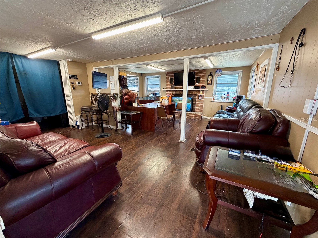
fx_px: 129
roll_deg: +0.4
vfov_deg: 85.7
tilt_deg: -13.0
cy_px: 119
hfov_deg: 102.1
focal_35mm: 14
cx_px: 159
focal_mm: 2.22
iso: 200
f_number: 2.2
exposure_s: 1/60
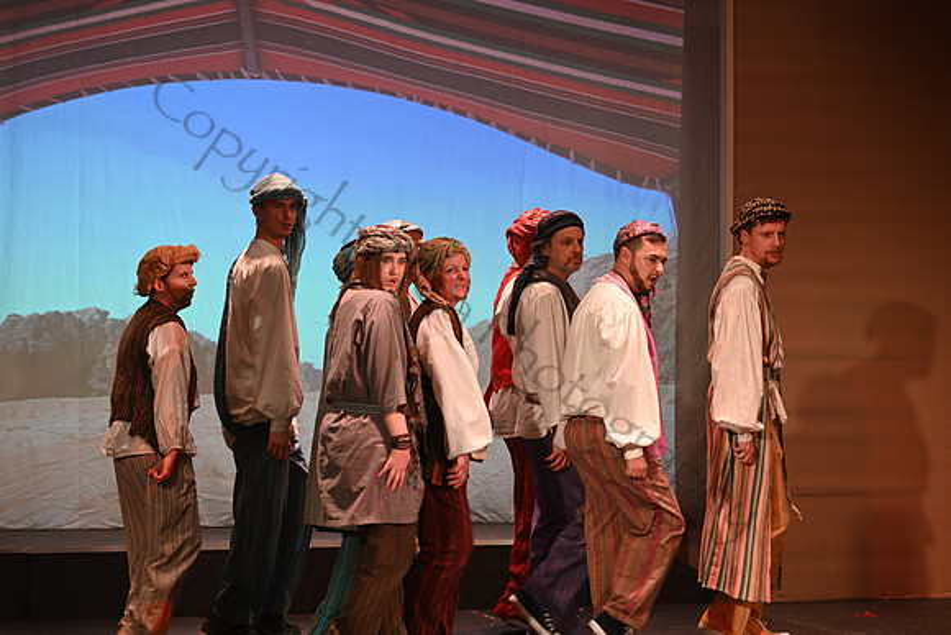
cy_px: 318
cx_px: 476
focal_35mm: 122
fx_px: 3223
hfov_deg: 16.8
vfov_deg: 11.2
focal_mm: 122
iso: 640
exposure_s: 1/80
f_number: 2.8
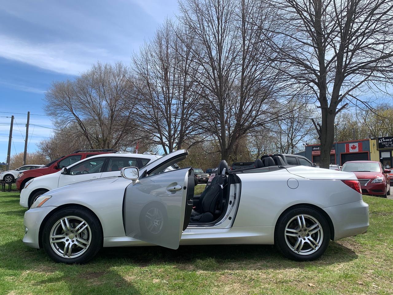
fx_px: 295
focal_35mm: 26
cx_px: 196
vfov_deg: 53.1
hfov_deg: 67.3
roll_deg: +0.5
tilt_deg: +4.2
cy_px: 148
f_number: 1.8
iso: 25
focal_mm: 4.25
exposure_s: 1/1748
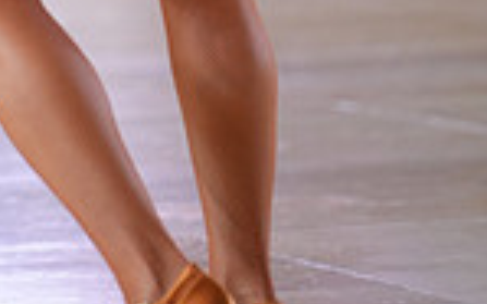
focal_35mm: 533
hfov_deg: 3.9
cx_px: -83
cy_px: -396
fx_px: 7071
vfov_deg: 2.4
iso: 1000
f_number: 2
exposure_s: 1/500
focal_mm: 134
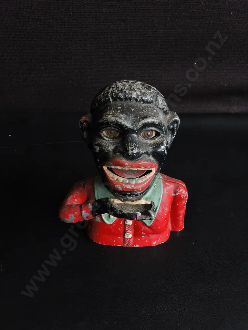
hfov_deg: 51.4
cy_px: 165
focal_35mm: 27
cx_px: 124
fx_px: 258
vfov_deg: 65.3
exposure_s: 1/100
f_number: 2
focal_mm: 2.87
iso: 125
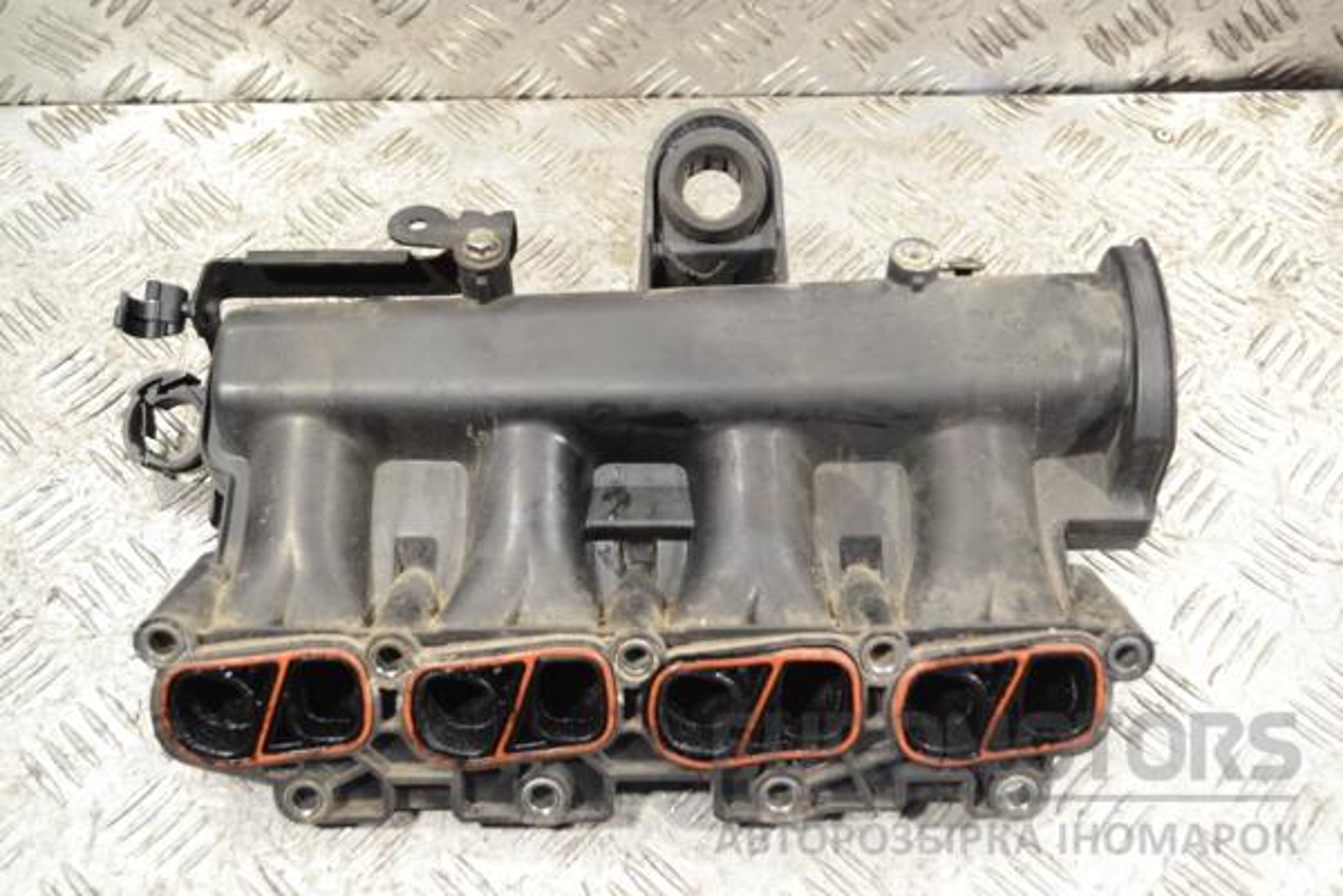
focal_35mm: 36
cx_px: 672
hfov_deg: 53.1
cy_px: 448
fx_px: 1343
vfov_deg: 36.9
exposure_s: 1/30
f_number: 4
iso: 280
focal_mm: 24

######

The expected output is the run of lines from the one containing "f_number: 2.2" to the last line of the listing above, both included, word for word and free of pictures.

**EXERCISE RESULT**
f_number: 2.2
exposure_s: 1/60
cy_px: 318
cx_px: 476
focal_35mm: 122
fx_px: 3223
hfov_deg: 16.8
vfov_deg: 11.2
focal_mm: 122
iso: 640
exposure_s: 1/80
f_number: 2.8
fx_px: 295
focal_35mm: 26
cx_px: 196
vfov_deg: 53.1
hfov_deg: 67.3
roll_deg: +0.5
tilt_deg: +4.2
cy_px: 148
f_number: 1.8
iso: 25
focal_mm: 4.25
exposure_s: 1/1748
focal_35mm: 533
hfov_deg: 3.9
cx_px: -83
cy_px: -396
fx_px: 7071
vfov_deg: 2.4
iso: 1000
f_number: 2
exposure_s: 1/500
focal_mm: 134
hfov_deg: 51.4
cy_px: 165
focal_35mm: 27
cx_px: 124
fx_px: 258
vfov_deg: 65.3
exposure_s: 1/100
f_number: 2
focal_mm: 2.87
iso: 125
focal_35mm: 36
cx_px: 672
hfov_deg: 53.1
cy_px: 448
fx_px: 1343
vfov_deg: 36.9
exposure_s: 1/30
f_number: 4
iso: 280
focal_mm: 24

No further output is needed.